Written exercise
Rewrite the listing below so that every "catalogue / barcode" becomes "catalog number", with nothing else changed.

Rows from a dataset
◆ ◆ ◆ ◆ ◆ ◆ ◆

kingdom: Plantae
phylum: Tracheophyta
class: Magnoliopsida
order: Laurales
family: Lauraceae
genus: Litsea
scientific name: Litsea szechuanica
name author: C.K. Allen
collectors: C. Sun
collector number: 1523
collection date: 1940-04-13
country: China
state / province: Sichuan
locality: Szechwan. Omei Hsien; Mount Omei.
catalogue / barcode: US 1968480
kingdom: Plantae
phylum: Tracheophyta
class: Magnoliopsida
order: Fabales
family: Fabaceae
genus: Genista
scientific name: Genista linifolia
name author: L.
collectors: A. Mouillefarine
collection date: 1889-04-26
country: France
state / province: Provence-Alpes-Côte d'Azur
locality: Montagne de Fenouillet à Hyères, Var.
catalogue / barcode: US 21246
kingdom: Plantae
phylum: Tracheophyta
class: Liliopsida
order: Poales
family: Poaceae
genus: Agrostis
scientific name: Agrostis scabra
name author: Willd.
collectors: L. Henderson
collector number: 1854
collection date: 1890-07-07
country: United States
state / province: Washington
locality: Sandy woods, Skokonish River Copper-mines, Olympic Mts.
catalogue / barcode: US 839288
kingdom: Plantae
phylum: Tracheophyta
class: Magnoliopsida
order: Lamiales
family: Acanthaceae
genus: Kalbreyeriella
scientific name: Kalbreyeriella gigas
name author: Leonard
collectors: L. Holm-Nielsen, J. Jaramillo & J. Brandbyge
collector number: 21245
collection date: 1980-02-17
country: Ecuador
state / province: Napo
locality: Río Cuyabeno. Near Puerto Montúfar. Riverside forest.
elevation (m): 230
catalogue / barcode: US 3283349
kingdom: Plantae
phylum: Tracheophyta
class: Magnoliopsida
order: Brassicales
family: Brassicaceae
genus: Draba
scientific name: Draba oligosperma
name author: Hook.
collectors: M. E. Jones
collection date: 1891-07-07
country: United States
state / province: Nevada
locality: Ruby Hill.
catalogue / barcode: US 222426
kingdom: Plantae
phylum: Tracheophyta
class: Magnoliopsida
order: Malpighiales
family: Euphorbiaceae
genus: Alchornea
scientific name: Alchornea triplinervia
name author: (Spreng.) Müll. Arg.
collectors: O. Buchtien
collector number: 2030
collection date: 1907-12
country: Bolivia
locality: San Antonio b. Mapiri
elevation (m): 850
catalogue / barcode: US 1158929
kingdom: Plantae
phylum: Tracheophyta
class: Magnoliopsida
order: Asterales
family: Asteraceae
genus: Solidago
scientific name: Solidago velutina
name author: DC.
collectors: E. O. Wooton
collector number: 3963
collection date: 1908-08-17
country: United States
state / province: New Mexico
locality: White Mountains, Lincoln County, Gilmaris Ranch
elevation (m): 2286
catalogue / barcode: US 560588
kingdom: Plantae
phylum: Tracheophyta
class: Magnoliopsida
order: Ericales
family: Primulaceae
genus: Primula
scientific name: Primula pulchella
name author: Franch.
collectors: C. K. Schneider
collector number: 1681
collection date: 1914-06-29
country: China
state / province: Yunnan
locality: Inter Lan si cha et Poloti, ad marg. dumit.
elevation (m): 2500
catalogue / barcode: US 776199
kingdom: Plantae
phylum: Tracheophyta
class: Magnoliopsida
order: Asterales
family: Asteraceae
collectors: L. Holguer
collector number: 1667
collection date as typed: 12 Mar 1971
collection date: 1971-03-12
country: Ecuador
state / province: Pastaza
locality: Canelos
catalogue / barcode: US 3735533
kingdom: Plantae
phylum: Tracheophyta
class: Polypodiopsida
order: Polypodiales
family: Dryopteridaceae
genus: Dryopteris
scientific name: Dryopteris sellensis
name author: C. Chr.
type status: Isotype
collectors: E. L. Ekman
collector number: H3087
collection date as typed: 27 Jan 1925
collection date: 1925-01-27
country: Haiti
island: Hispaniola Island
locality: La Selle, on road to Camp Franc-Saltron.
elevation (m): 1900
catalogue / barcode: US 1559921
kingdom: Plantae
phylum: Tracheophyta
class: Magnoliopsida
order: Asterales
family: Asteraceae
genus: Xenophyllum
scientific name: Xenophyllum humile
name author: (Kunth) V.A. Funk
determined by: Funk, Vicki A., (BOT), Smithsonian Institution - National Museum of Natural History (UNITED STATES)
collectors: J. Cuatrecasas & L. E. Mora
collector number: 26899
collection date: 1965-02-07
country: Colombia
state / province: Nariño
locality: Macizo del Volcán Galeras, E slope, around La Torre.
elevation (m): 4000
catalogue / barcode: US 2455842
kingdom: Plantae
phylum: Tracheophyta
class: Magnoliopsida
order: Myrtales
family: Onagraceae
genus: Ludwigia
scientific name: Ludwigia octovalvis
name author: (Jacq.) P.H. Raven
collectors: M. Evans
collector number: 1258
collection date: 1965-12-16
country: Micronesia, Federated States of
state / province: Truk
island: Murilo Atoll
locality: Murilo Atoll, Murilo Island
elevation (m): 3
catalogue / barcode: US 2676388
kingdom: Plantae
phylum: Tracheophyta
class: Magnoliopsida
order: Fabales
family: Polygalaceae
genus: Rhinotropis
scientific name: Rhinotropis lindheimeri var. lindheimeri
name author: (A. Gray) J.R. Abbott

◆ ◆ ◆ ◆ ◆ ◆ ◆

Correct result
kingdom: Plantae
phylum: Tracheophyta
class: Magnoliopsida
order: Laurales
family: Lauraceae
genus: Litsea
scientific name: Litsea szechuanica
name author: C.K. Allen
collectors: C. Sun
collector number: 1523
collection date: 1940-04-13
country: China
state / province: Sichuan
locality: Szechwan. Omei Hsien; Mount Omei.
catalog number: US 1968480
kingdom: Plantae
phylum: Tracheophyta
class: Magnoliopsida
order: Fabales
family: Fabaceae
genus: Genista
scientific name: Genista linifolia
name author: L.
collectors: A. Mouillefarine
collection date: 1889-04-26
country: France
state / province: Provence-Alpes-Côte d'Azur
locality: Montagne de Fenouillet à Hyères, Var.
catalog number: US 21246
kingdom: Plantae
phylum: Tracheophyta
class: Liliopsida
order: Poales
family: Poaceae
genus: Agrostis
scientific name: Agrostis scabra
name author: Willd.
collectors: L. Henderson
collector number: 1854
collection date: 1890-07-07
country: United States
state / province: Washington
locality: Sandy woods, Skokonish River Copper-mines, Olympic Mts.
catalog number: US 839288
kingdom: Plantae
phylum: Tracheophyta
class: Magnoliopsida
order: Lamiales
family: Acanthaceae
genus: Kalbreyeriella
scientific name: Kalbreyeriella gigas
name author: Leonard
collectors: L. Holm-Nielsen, J. Jaramillo & J. Brandbyge
collector number: 21245
collection date: 1980-02-17
country: Ecuador
state / province: Napo
locality: Río Cuyabeno. Near Puerto Montúfar. Riverside forest.
elevation (m): 230
catalog number: US 3283349
kingdom: Plantae
phylum: Tracheophyta
class: Magnoliopsida
order: Brassicales
family: Brassicaceae
genus: Draba
scientific name: Draba oligosperma
name author: Hook.
collectors: M. E. Jones
collection date: 1891-07-07
country: United States
state / province: Nevada
locality: Ruby Hill.
catalog number: US 222426
kingdom: Plantae
phylum: Tracheophyta
class: Magnoliopsida
order: Malpighiales
family: Euphorbiaceae
genus: Alchornea
scientific name: Alchornea triplinervia
name author: (Spreng.) Müll. Arg.
collectors: O. Buchtien
collector number: 2030
collection date: 1907-12
country: Bolivia
locality: San Antonio b. Mapiri
elevation (m): 850
catalog number: US 1158929
kingdom: Plantae
phylum: Tracheophyta
class: Magnoliopsida
order: Asterales
family: Asteraceae
genus: Solidago
scientific name: Solidago velutina
name author: DC.
collectors: E. O. Wooton
collector number: 3963
collection date: 1908-08-17
country: United States
state / province: New Mexico
locality: White Mountains, Lincoln County, Gilmaris Ranch
elevation (m): 2286
catalog number: US 560588
kingdom: Plantae
phylum: Tracheophyta
class: Magnoliopsida
order: Ericales
family: Primulaceae
genus: Primula
scientific name: Primula pulchella
name author: Franch.
collectors: C. K. Schneider
collector number: 1681
collection date: 1914-06-29
country: China
state / province: Yunnan
locality: Inter Lan si cha et Poloti, ad marg. dumit.
elevation (m): 2500
catalog number: US 776199
kingdom: Plantae
phylum: Tracheophyta
class: Magnoliopsida
order: Asterales
family: Asteraceae
collectors: L. Holguer
collector number: 1667
collection date as typed: 12 Mar 1971
collection date: 1971-03-12
country: Ecuador
state / province: Pastaza
locality: Canelos
catalog number: US 3735533
kingdom: Plantae
phylum: Tracheophyta
class: Polypodiopsida
order: Polypodiales
family: Dryopteridaceae
genus: Dryopteris
scientific name: Dryopteris sellensis
name author: C. Chr.
type status: Isotype
collectors: E. L. Ekman
collector number: H3087
collection date as typed: 27 Jan 1925
collection date: 1925-01-27
country: Haiti
island: Hispaniola Island
locality: La Selle, on road to Camp Franc-Saltron.
elevation (m): 1900
catalog number: US 1559921
kingdom: Plantae
phylum: Tracheophyta
class: Magnoliopsida
order: Asterales
family: Asteraceae
genus: Xenophyllum
scientific name: Xenophyllum humile
name author: (Kunth) V.A. Funk
determined by: Funk, Vicki A., (BOT), Smithsonian Institution - National Museum of Natural History (UNITED STATES)
collectors: J. Cuatrecasas & L. E. Mora
collector number: 26899
collection date: 1965-02-07
country: Colombia
state / province: Nariño
locality: Macizo del Volcán Galeras, E slope, around La Torre.
elevation (m): 4000
catalog number: US 2455842
kingdom: Plantae
phylum: Tracheophyta
class: Magnoliopsida
order: Myrtales
family: Onagraceae
genus: Ludwigia
scientific name: Ludwigia octovalvis
name author: (Jacq.) P.H. Raven
collectors: M. Evans
collector number: 1258
collection date: 1965-12-16
country: Micronesia, Federated States of
state / province: Truk
island: Murilo Atoll
locality: Murilo Atoll, Murilo Island
elevation (m): 3
catalog number: US 2676388
kingdom: Plantae
phylum: Tracheophyta
class: Magnoliopsida
order: Fabales
family: Polygalaceae
genus: Rhinotropis
scientific name: Rhinotropis lindheimeri var. lindheimeri
name author: (A. Gray) J.R. Abbott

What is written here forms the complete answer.